(Your assignment) Please write out all of the entries beneath this line exactly, skipping the pictures.

[Extracted records]
━━━━
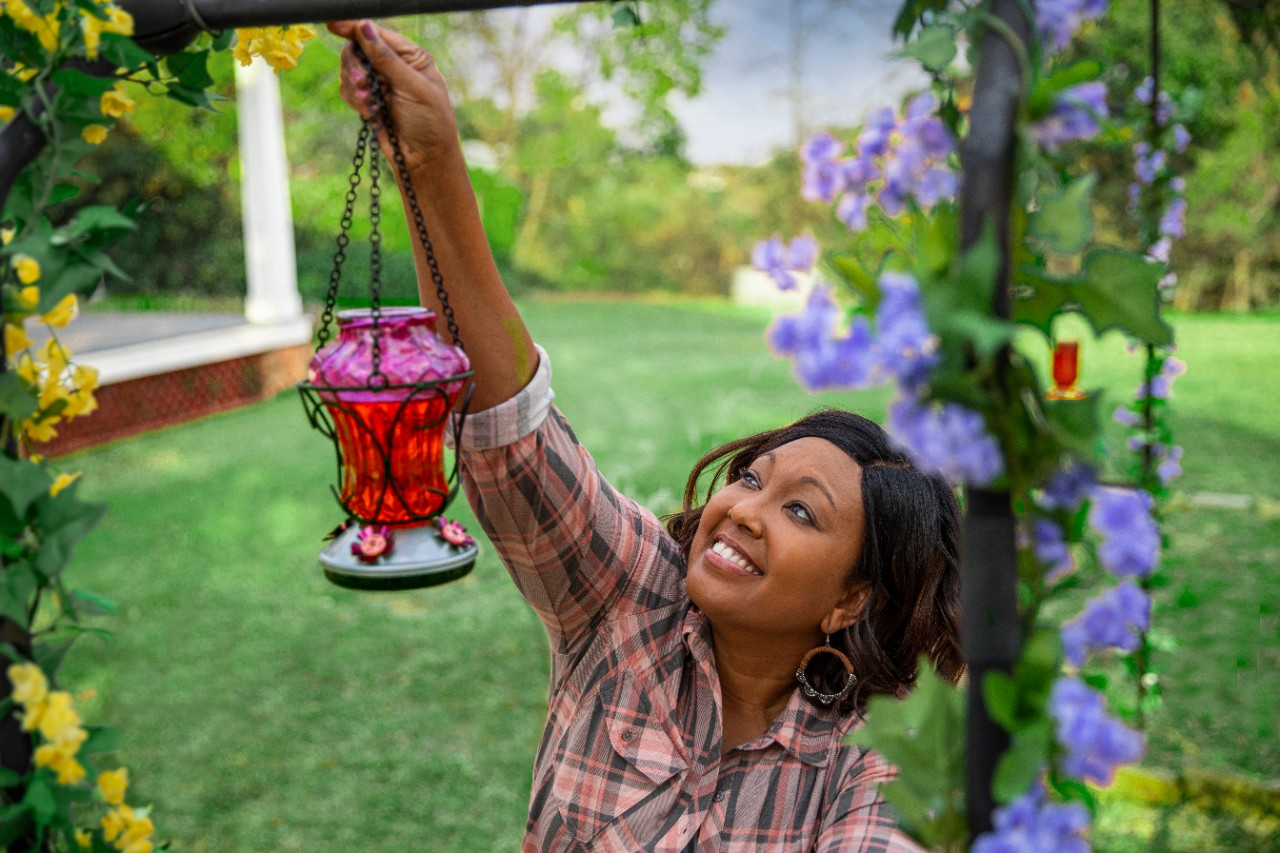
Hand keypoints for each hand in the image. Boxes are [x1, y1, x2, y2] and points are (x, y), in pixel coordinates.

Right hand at [328, 19, 460, 174]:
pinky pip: (348, 90)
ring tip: (371, 103)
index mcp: (410, 56)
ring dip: (355, 85)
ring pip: (348, 70)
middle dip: (355, 65)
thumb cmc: (430, 122)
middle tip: (363, 82)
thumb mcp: (412, 87)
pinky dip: (354, 100)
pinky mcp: (367, 100)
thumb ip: (386, 58)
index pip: (377, 33)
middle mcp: (392, 65)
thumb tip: (364, 26)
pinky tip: (371, 112)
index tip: (334, 27)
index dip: (355, 28)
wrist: (425, 159)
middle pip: (357, 49)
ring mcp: (378, 83)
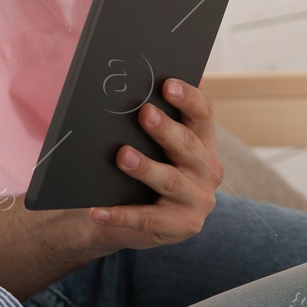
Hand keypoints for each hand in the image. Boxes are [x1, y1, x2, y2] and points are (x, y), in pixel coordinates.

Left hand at [86, 78, 223, 248]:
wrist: (135, 217)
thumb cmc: (147, 165)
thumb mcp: (155, 142)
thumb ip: (156, 115)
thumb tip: (141, 79)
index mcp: (204, 141)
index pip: (203, 114)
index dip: (188, 98)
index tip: (168, 85)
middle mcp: (208, 170)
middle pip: (188, 146)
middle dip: (166, 130)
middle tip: (144, 113)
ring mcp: (198, 200)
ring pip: (170, 181)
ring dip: (146, 168)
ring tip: (122, 156)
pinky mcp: (181, 226)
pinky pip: (146, 219)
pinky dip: (120, 215)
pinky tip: (98, 210)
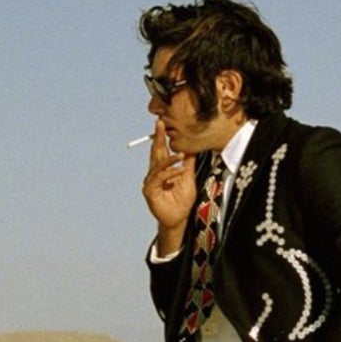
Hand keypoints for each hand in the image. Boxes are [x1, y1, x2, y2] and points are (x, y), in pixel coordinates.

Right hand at [142, 121, 191, 253]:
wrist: (179, 219)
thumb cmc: (182, 200)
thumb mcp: (188, 178)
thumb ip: (188, 163)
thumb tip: (191, 147)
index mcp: (163, 168)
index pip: (161, 149)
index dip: (161, 136)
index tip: (162, 122)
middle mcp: (154, 173)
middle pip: (155, 151)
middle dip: (157, 137)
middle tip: (160, 123)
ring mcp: (151, 181)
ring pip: (157, 165)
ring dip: (169, 158)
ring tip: (180, 154)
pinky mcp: (149, 191)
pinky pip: (159, 178)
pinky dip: (170, 173)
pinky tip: (179, 171)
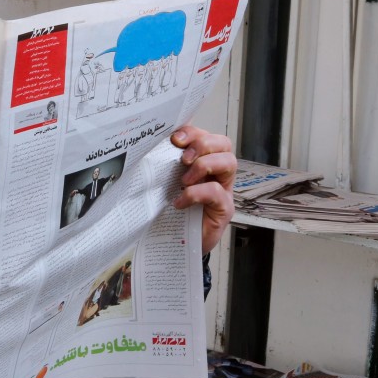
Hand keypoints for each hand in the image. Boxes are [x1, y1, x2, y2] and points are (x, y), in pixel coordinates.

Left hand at [170, 125, 235, 252]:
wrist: (175, 246)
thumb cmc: (172, 211)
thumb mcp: (166, 183)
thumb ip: (164, 165)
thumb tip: (148, 144)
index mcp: (203, 161)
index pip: (206, 135)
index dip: (193, 131)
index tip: (174, 138)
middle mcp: (217, 173)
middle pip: (223, 143)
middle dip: (202, 144)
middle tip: (183, 158)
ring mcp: (224, 190)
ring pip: (228, 162)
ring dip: (204, 165)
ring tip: (183, 181)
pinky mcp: (223, 209)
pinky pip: (216, 192)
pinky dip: (196, 193)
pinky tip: (180, 201)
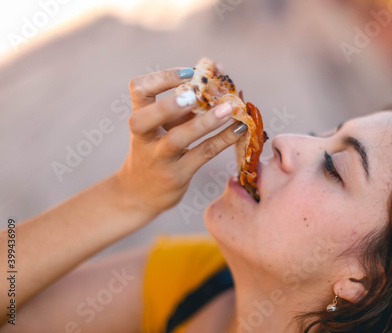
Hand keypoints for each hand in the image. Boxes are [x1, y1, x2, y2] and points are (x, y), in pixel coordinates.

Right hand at [114, 67, 246, 215]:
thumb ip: (182, 104)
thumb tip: (216, 73)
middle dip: (169, 105)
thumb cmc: (155, 149)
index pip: (138, 90)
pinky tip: (240, 129)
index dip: (160, 78)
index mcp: (139, 118)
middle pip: (145, 118)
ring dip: (204, 123)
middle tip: (193, 95)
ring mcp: (159, 158)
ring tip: (228, 109)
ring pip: (178, 138)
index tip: (188, 73)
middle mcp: (144, 137)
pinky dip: (223, 139)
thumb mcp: (161, 126)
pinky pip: (203, 154)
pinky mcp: (178, 175)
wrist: (139, 193)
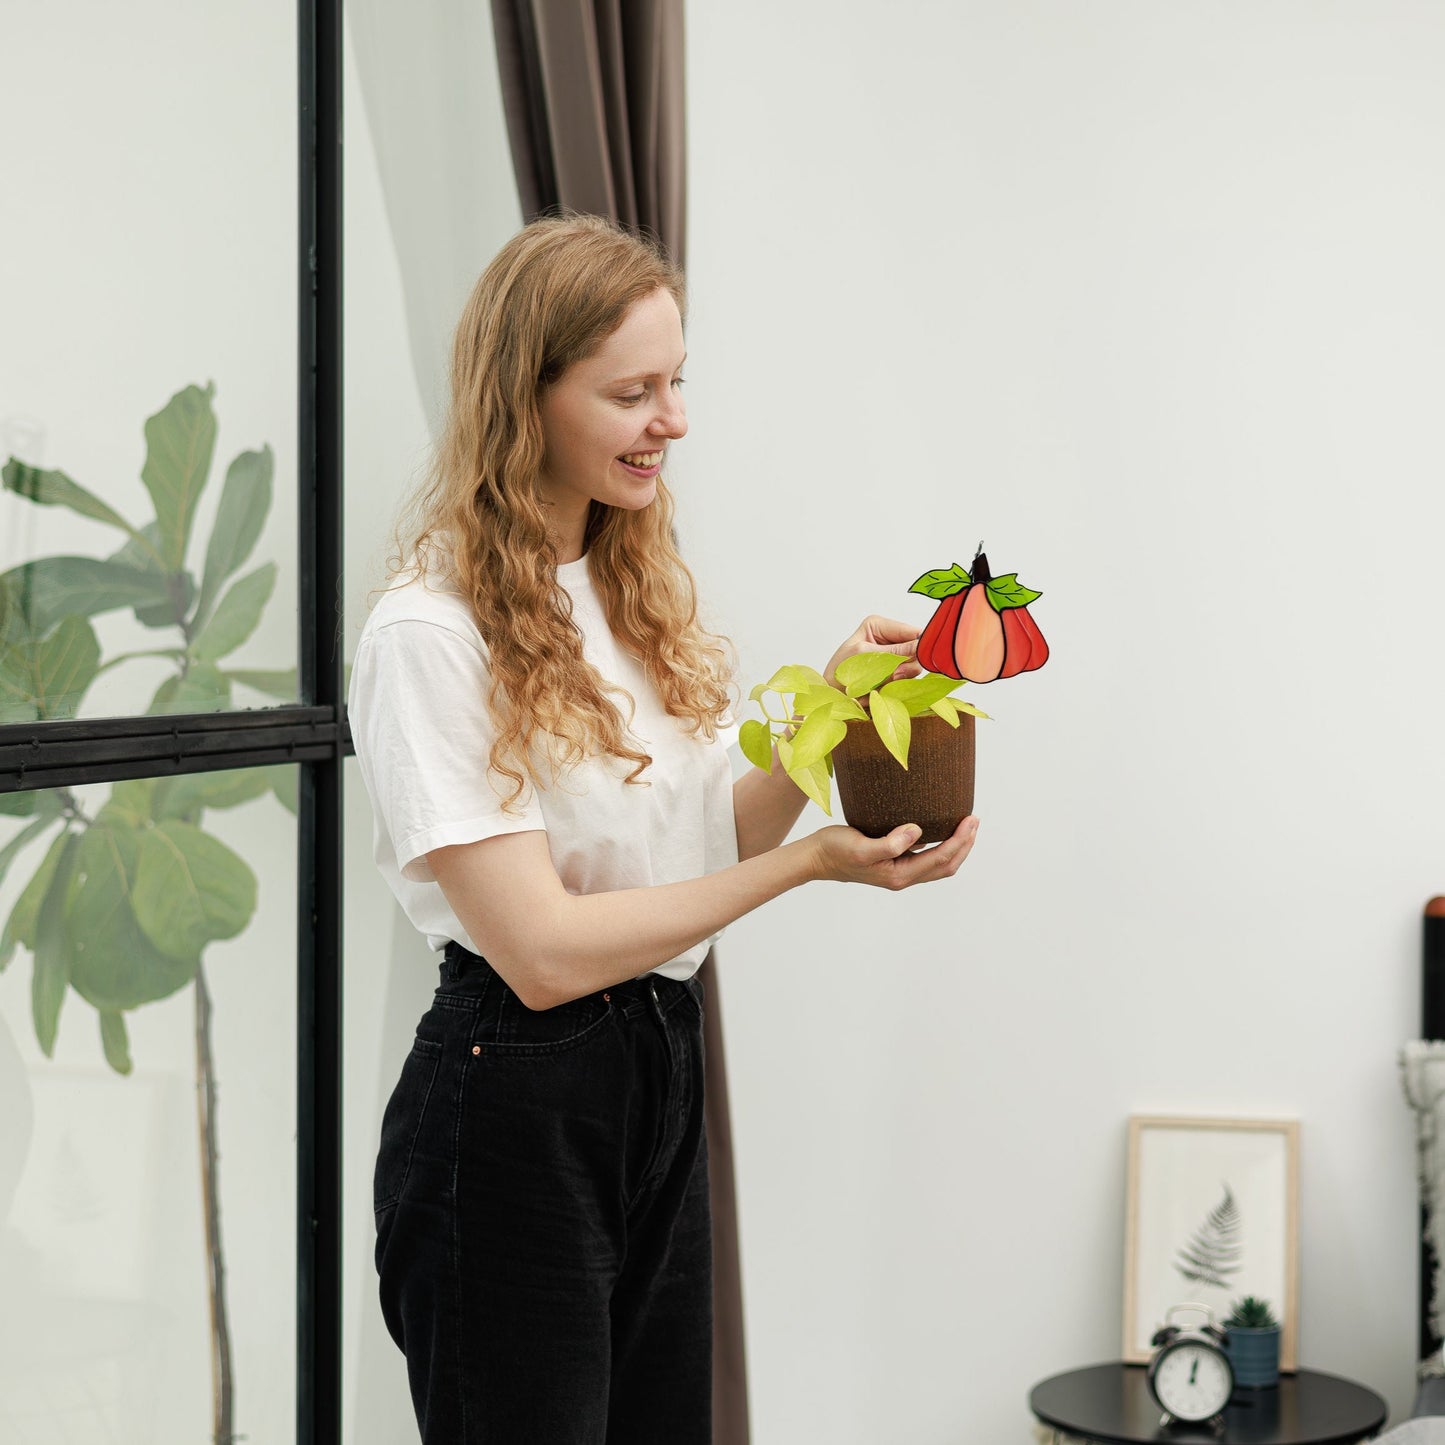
━━━━
(Solution)
Hand keypoints for each hand in the image. Boxes are [x1, y1, x2, y2] and points are (x, y), in pixel coordinates.

Right hand at [328, 19, 460, 174]:
pinky pip: (348, 90)
ring tip: (371, 103)
index mcp: (410, 56)
ring dip: (355, 85)
ring pip: (348, 70)
middle dip: (355, 65)
thumb cmc: (430, 122)
middle tip: (363, 82)
thumb mcp: (412, 87)
pinky dip: (354, 100)
pinky mcp: (367, 100)
thumb ip: (386, 58)
index pip: (377, 33)
middle mcp: (392, 65)
thumb tip: (364, 26)
pinky tip: (371, 112)
index tip: (334, 27)
index dip: (355, 28)
wrist: (425, 159)
middle pip: (357, 49)
ring mcp: (378, 83)
Hand keypoints for each hand in the image. Boxes are [x1, y1, x2, y2] and points are (x, y), in pixel coordinates.

Left hand at [86, 78, 223, 248]:
wrist: (135, 217)
thumb cmc: (147, 165)
thumb mcp: (155, 142)
thumb ip: (156, 115)
thumb tip: (141, 79)
index mcp: (204, 141)
index pip: (203, 114)
index dip: (188, 98)
index tip: (168, 85)
middle mcp: (208, 170)
middle pip: (188, 146)
middle dip: (166, 130)
middle tip: (144, 113)
ring mcp: (198, 200)
ring pip: (170, 181)
ring dip: (146, 168)
ring tip: (122, 156)
pinky mcp: (181, 226)
pinky pip: (146, 219)
pinky dip: (120, 215)
pinky tip: (98, 210)
Hand keypoints for each hand in the image. Boxes are [x1, y1, x2, y2] and points are (x, y), in pixel coordinates.

Right hand at [142, 121, 191, 253]:
wrist: (179, 219)
thumb cmc: (182, 200)
thumb mcp: (188, 178)
thumb ip: (188, 163)
thumb tip: (191, 147)
index mcp: (163, 168)
index pip: (161, 149)
index dip: (161, 136)
index tip: (162, 122)
middle mcp: (154, 173)
middle pip: (155, 151)
middle dip: (157, 137)
middle tip: (160, 123)
ring mcp: (151, 181)
ring pip: (157, 165)
ring dip: (169, 158)
ring tip: (180, 154)
pinky mcp: (149, 191)
pinky pip: (159, 178)
pinky dip: (170, 173)
pinky tip: (179, 171)
Hand keypoints for each hand in the image. Boxes are [x1, y1, x2, y2] and points are (x, y), in pixel coordinates.

Left hand at [170, 125, 235, 252]:
wrist: (175, 246)
thumb cmc: (172, 211)
thumb mcp: (166, 183)
thumb ip: (164, 165)
thumb tip: (148, 144)
index mcp: (203, 161)
index pip: (206, 135)
index dip: (193, 131)
index tip: (174, 138)
middle mcp: (217, 173)
middle pip: (223, 143)
middle dip: (202, 144)
middle tip: (183, 158)
ring mcp: (224, 190)
ring pip: (228, 162)
ring dip: (204, 165)
ring tip: (183, 181)
pinky mcp: (223, 209)
pinky pip: (216, 192)
pinky dip: (196, 193)
pinky tip: (180, 201)
Hand keypoints for each hand in the image. Boxes are [x1, y1, x2, y2] and points are (x, y), in pixel coordinates.

Right hand at [114, 67, 246, 215]:
thumb ip: (182, 104)
thumb tip: (216, 73)
middle dip: (169, 105)
thumb cmc: (155, 149)
index pip: (138, 90)
pinky tip: (240, 129)
index dip: (160, 78)
index mcp: (139, 118)
middle pip: (145, 118)
ring dip: (204, 123)
middle tip: (193, 95)
ring mcp: (159, 158)
ring tip: (228, 109)
ring pip: (178, 138)
index tip: (188, 73)
middle mcp: (144, 137)
pinky dip: (223, 139)
thumb mcp: (161, 126)
pinky pip: (203, 154)
pinky mcp: (178, 175)
wrist: (139, 193)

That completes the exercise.